Still, she blinked away the residue of his rejection.
“For me, then, the choice was simple. Keep the boyfriend or the baby.” She kept her voice light.
“So we went our separate ways, and I had Zoe.”
“Hmm.” He digested her words. “That’s you, though, isn’t it? You were always the one to rise to a challenge. I wouldn’t have expected anything less from you, Lu.”
And there it was, the way he said her name again.
Like returning home after a stressful day at work or getting into your own bed after sleeping in bad hotels with lumpy mattresses.
There were few people who had known Lulu Gardner since her childhood and it struck her now that she liked having someone around who knew her well.
And now that their truths were out in the open between them, a shelter of intimacy cocooned them as palpably as this haven in the jungle.
“You’re lucky,” he said. “To have Zoe.”
“That’s for sure,” she agreed, sleepiness slowing her words.
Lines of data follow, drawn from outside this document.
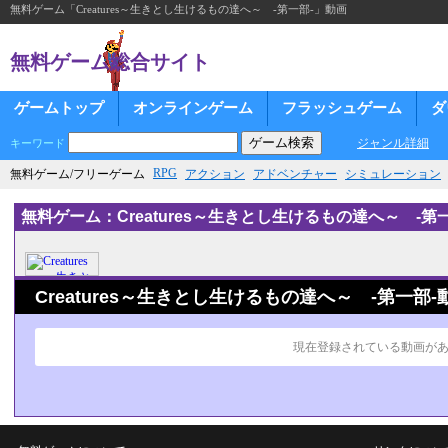
無料ゲーム「Creatures～生きとし生けるもの達へ～ -第一部-」動画
無料ゲーム総合サイト
ゲームトップ
オンラインゲーム
フラッシュゲーム
ダ
ジャンル詳細
キーワード
RPG
無料ゲーム/フリーゲーム
アクション
アドベンチャー
シミュレーション
無料ゲーム：Creatures～生きとし生けるもの達へ～ -第一
Creatures～生きとし生けるもの達へ～ -第一部-
現在登録されている動画が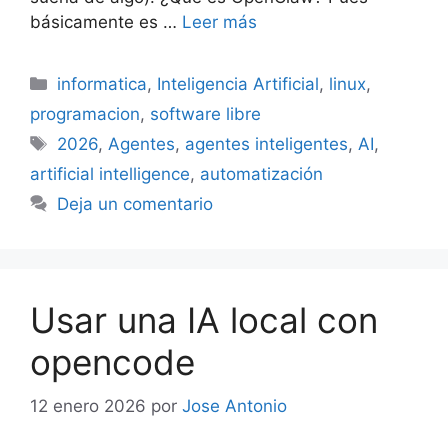
básicamente es …
Leer más
Categorías
informatica
,
Inteligencia Artificial
,
linux
,
programacion
,
software libre
Etiquetas
2026
,
Agentes
,
agentes inteligentes
,
AI
,
artificial intelligence
,
automatización
Deja un comentario
Usar una IA local con
opencode
12 enero 2026
por
Jose Antonio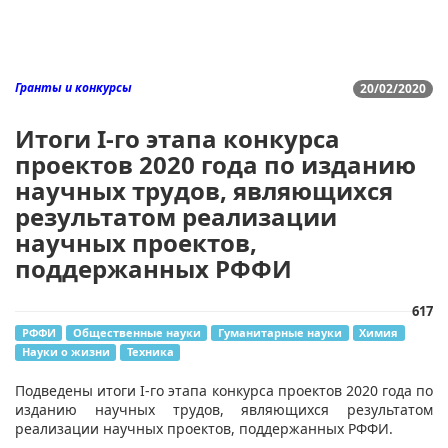
Гранты и конкурсы
20/02/2020
Итоги I-го этапа конкурса
проектов 2020 года по изданию
научных трудов, являющихся
результатом реализации
научных проектов,
поддержанных РФФИ
617
РФФИ
Общественные науки
Гуманитарные науки
Химия
Науки о жизни
Техника
​Подведены итоги I-го этапа конкурса проектов 2020 года по
изданию научных трудов, являющихся результатом
реализации научных проектов, поддержанных РФФИ.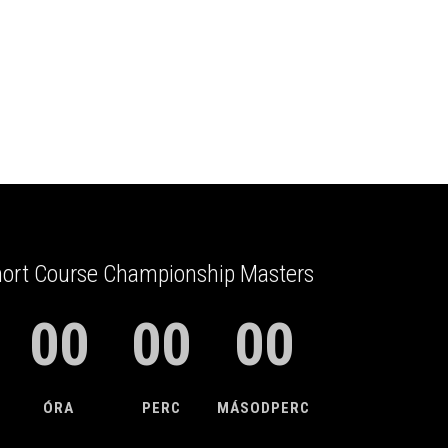
hort Course Championship Masters
00
00
00
ÓRA
PERC
MÁSODPERC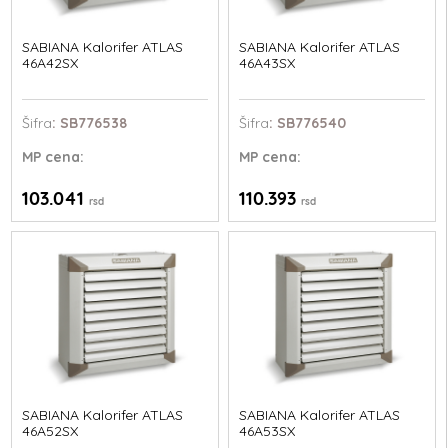
SABIANA Kalorifer ATLAS
SABIANA Kalorifer ATLAS
46A42SX
46A43SX
Šifra
: SB776538
Šifra
: SB776540
MP
cena:
MP
cena:
103.041
110.393
rsd
rsd
SABIANA Kalorifer ATLAS
SABIANA Kalorifer ATLAS
46A52SX
46A53SX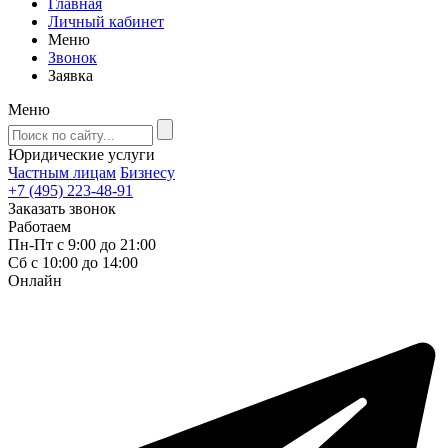
Главная
Личный кабинет
Меню
Звонок
Заявка
Меню
Юридические услуги
Частным лицам
Бизнесу
+7 (495) 223-48-91
Заказать звонок
Работаем
Пн-Пт с 9:00 до 21:00
Сб с 10:00 до 14:00
Онлайн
“Raising her by yourself? That’s been okay?”
She nodded. Mostly it had been doable. The parenting part, at least. Having the help and companionship of a partner would have been easier, perhaps, but not better. Not with her flaky ex, at least. Still, with all the uncertainties that had pursued her, Zoe was a constant surety.
“And you’re happy?”
“I feel kind of adrift right now, you know?” she admitted.
He nodded. “It sucks that you had to deal with all that. The boyfriend. The school thing. But look at you. You made choices, like you did with having Zoe. And you stuck with them.” He rolled onto his back.
“You’re like an actual grown-up. I’m kind of all over the place when it comes to”—he adopted a gruff, preachy tone—“taking responsibility for my actions.” A self-deprecating laugh escaped him. “But I’m working on it,” he said.